Para a infelicidade, a palavra tragédia é recorrente na vida da sociedade brasileira. Diariamente, inúmeras pequenas tragédias ocorrem nas famílias espalhadas pelo Brasil afora, em especial na população de baixa renda, que sofre a perda de familiares (muitos ainda jovens) em decorrência da violência originada pela notória desigualdade social.
Indo além, existem catástrofes, como a que ocorreu no Rio Grande do Sul há pouco mais de um mês. Neste caso, os números mostram o horror da destruição: 95 municípios em estado de calamidade pública e 323 em situação de emergência; mais de quatro milhões de pessoas afetadas, incluindo desabrigados e desaparecidos, e cerca de 11 bilhões de prejuízo financeiro. Sem contar nos valores intangíveis que as águas levaram para sempre, como a morte dos seres que compunham a fauna e a flora locais, o patrimônio histórico das cidades, as memórias afetivas de cada família e muito mais.
É de conhecimento que as tempestades que castigaram o sul do país são resultado das mudanças climáticas. E por mais que os acontecimentos já fossem esperados, a criação de um planejamento adequado poderia minimizar os efeitos das enchentes. Hoje sabemos que os alertas meteorológicos não foram devidamente comunicados às pessoas, e os sistemas de emergência se mostraram ineficientes. Muito menos houve um plano de evacuação organizado para evitar o caos e diminuir o sofrimento dos habitantes atingidos.
De fato, não há muito o que fazer para combater desastres naturais dessa escala, afinal estamos falando da força da mãe natureza e, diante dela, somos impotentes.
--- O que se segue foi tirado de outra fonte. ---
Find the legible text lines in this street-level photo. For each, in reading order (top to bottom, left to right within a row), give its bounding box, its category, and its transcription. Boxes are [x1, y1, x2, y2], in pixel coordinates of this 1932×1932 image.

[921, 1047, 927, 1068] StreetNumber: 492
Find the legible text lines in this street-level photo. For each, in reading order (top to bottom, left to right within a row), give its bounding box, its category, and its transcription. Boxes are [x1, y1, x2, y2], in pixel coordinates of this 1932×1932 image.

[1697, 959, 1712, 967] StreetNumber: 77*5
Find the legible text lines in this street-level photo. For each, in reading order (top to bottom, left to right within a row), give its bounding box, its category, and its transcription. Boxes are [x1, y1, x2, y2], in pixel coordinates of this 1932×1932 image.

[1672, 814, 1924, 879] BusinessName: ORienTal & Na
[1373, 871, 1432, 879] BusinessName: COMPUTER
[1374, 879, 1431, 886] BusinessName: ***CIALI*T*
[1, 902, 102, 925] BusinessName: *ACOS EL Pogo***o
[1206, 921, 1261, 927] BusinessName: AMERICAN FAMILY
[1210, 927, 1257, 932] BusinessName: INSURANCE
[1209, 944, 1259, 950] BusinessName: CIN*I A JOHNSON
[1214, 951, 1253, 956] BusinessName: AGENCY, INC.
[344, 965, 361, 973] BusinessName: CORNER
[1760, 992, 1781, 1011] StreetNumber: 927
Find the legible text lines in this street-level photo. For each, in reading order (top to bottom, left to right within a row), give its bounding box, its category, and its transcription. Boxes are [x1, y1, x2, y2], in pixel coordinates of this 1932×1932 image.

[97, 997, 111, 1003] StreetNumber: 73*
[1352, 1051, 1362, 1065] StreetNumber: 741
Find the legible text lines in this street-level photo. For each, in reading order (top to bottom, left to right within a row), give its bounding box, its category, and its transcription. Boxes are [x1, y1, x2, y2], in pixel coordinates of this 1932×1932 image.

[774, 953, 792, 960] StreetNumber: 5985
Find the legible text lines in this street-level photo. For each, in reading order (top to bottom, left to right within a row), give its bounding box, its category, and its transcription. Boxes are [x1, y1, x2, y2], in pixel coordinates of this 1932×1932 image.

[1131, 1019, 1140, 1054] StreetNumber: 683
Isso não justifica a falta de iniciativa e a indiferença das autoridades públicas diante das informações declaradas por especialistas ambientais no projeto “Brasil 2040: cenários e alternativas de adaptação à mudança do clima”. Composto por diversos relatórios, o material foi encomendado por Dilma Rousseff em 2014, mas foi suspenso no ano seguinte e abandonado, sem receber a devida importância pelo Planalto.
Claro que, no país do samba, produzir relatório é simplesmente seguir protocolo, tipo para mostrar profissionalismo e “seriedade” ou, então, para justificar a existência de uma liderança, e este é o ponto que quero destacar: o descaso das autoridades públicas diante da responsabilidade em assegurar o bem-estar, a integridade e a segurança da população.
O projeto Brasil 2040 alertava sobre diversos fenômenos naturais que, de fato, estão ocorrendo ao redor do país, como colapso de hidrelétricas, elevação do nível do mar, falta d’água no Sudeste, piora das secas no Nordeste e aumento das chuvas no Sul. Ou seja, as enchentes estavam previstas há 10 anos e, mesmo assim, nada foi feito para mitigar as sequelas da catástrofe! Ao contrário, o governador Eduardo Leite alterou 480 pontos do Código Ambiental do estado no ano de 2019 e as leis ambientais continuam sendo diminuídas em prol de políticas para beneficiar o agronegócio.
Como consequência da ausência de ações preventivas e de um sistema de resposta eficaz e de acolhimento nesse momento tão crítico, a população vivencia uma crescente descrença na raça humana e nas instituições públicas. Sentimento que foi constatado ao acompanharmos a repercussão dos resgates dos animais domésticos nos noticiários e redes sociais. Eles provocaram verdadeira comoção, muito mais do que o sofrimento humano.
No caso específico de resgate de animais, teve até apelo público para salvar o cavalo Caramelo, que ficou ilhado sobre telhado de uma casa por quatro dias. Claro que eles merecem todo nosso respeito e compaixão, como todo ser vivo que habita este planeta, porém, tudo indica que o ser humano está cada dia mais descrente em seus semelhantes da mesma espécie. Se continuarmos nesse movimento, estamos dando adeus à raça humana e no futuro cada um seguirá sozinho e isolado.